Brendan completed his PhD in microbiology at The University of New South Wales in 1999. From here, he was awarded a highly prestigious Alexander von Humboldt Fellowship and conducted a post-doc in Munich, Germany from 2000-2001. He was then awarded an ARC Australian Post-doctoral Fellowship to return to UNSW in 2002. Since then he has directed research on the Shark Bay stromatolites, complex geomicrobial communities that are analogues of the very earliest evidence of life on Earth. Stromatolites, or ‘living rocks’, are excellent natural laboratories, teeming with life that may have helped shape the biology of the early Earth.
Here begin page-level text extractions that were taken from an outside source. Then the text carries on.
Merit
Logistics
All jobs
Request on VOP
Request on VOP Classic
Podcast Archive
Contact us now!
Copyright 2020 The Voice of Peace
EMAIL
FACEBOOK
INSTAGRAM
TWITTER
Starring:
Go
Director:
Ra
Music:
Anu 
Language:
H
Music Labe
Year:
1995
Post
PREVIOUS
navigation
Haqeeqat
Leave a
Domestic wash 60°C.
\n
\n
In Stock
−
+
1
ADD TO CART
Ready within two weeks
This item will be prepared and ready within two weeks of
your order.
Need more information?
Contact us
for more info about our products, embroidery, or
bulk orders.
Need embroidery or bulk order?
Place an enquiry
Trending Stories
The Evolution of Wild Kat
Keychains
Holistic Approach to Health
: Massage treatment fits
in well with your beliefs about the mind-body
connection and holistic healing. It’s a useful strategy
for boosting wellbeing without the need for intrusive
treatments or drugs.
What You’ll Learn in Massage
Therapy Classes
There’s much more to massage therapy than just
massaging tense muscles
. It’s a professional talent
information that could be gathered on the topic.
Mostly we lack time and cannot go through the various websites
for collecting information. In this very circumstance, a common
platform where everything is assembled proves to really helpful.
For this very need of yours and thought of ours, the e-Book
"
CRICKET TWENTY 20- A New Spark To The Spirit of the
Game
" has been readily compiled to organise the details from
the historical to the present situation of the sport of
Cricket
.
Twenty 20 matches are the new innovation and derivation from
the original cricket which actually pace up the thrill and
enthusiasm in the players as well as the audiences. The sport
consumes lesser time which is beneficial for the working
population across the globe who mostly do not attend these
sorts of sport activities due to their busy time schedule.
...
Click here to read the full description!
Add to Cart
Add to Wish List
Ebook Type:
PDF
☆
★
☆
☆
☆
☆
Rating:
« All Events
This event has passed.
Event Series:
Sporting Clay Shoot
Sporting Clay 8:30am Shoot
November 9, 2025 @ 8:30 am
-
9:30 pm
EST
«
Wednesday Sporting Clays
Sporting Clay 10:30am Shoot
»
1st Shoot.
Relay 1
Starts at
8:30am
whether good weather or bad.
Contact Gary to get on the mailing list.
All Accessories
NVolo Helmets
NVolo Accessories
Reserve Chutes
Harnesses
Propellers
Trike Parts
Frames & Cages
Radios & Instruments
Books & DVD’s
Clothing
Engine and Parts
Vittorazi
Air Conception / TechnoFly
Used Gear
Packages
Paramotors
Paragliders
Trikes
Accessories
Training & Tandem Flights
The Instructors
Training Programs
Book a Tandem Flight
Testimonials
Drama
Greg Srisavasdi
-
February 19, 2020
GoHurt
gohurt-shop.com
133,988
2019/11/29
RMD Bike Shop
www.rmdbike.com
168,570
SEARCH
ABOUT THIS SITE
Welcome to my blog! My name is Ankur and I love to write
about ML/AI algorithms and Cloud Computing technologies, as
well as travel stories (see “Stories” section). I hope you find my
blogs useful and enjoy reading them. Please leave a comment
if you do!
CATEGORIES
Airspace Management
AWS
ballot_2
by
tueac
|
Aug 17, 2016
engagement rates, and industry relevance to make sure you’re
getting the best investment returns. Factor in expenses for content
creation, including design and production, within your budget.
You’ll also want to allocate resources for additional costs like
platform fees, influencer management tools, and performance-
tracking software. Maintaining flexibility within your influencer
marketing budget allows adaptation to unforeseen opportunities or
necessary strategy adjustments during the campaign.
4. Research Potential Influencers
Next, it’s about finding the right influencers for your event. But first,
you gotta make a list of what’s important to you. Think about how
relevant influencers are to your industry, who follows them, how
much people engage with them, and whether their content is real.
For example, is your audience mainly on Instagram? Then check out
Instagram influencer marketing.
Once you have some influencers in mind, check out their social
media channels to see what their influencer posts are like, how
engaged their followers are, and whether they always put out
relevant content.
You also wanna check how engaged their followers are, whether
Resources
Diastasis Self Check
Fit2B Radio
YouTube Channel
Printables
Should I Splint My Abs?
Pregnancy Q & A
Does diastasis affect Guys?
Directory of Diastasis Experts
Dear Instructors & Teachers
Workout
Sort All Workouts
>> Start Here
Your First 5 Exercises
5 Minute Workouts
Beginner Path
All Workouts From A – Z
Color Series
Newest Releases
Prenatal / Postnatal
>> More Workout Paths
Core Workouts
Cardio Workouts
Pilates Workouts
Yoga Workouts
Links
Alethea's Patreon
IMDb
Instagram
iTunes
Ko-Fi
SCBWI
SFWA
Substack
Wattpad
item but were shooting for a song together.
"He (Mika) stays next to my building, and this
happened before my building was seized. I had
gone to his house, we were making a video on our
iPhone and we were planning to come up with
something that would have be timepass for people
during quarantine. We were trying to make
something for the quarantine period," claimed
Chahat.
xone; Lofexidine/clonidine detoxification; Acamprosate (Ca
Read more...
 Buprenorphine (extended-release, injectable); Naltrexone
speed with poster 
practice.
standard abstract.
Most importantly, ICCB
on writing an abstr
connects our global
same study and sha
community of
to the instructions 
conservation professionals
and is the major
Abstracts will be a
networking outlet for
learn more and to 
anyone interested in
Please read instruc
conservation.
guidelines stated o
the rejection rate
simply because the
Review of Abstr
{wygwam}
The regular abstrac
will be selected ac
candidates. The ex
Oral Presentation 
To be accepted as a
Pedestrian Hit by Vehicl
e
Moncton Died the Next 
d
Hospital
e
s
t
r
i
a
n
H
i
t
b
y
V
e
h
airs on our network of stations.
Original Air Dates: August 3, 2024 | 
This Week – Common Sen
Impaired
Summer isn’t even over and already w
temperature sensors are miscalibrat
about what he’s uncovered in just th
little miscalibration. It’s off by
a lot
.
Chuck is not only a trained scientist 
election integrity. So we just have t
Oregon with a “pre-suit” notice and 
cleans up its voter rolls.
The key to understanding the past is to study the present, and Dr Burns’ research team have used stromatolites as excellent model systems to address important evolutionary questions. Employing a polyphasic approach of modern microbial and cutting-edge metagenomic techniques Brendan is seeking to characterise the functional complexity of these microbial systems. The findings and implications from this study impact on a wide range of areas, including fields such as microbial ecology and physiology, molecular biology, combinatorial biosynthesis, evolution, and geology, all encompassing the emerging discipline of astrobiology. Using these ancient life forms as blueprints, Brendan has also consulted with NASA to better focus efforts on the search for signals that may help in the detection of life on other planets. Aside from the advancement of human knowledge, this research has the potential to impact on areas such as economics, theology, and ethics, as well as other philosophical issues that may ultimately define who we are.
Nationally, his research was recognised recently with the award of the 2005 Eureka Prize for Interdisciplinary Scientific Research, in collaboration with colleagues Brett Neilan and Malcolm Walter, also at the ACA. These are Australia's premier science awards and an extremely prestigious honour. Other awards include an ASM Research Trust Fellowship (2001), Kanagawa Museum of Natural History Award (2003), Australia Institute of Political Science Tall Poppy Award (2005), and a Japan Society for the Promotion of Science Invitation Fellowship (2005). As a result of this latter Fellowship Brendan was offered a visiting Associate Professor appointment at the University of Tsukuba. As an early career researcher, Brendan has over 40 peer-reviewed publications, 5 book chapters, plus over 50 conference proceedings, and has received over $1.3m total research grant funding since 2000. Brendan has been invited to present his work at many national and international meetings, and was recently actively involved in assisting the organising committee of the 2008 Astrobiology Science Conference, the major gathering in this field.
Brendan has also demonstrated a real commitment to communicating science to the general public with numerous radio and print articles, involvement in film projects (a 3D IMAX movie directed by James Cameron), appearances in court as an expert witness, and an invitation by the National Science and Technology Center to showcase his research at the 2005 World Expo in Japan, an event that had over 20 million attendees.
Outside of science, Brendan is a keen football (soccer) player, and has even tried his hand at being an amateur clown and magician.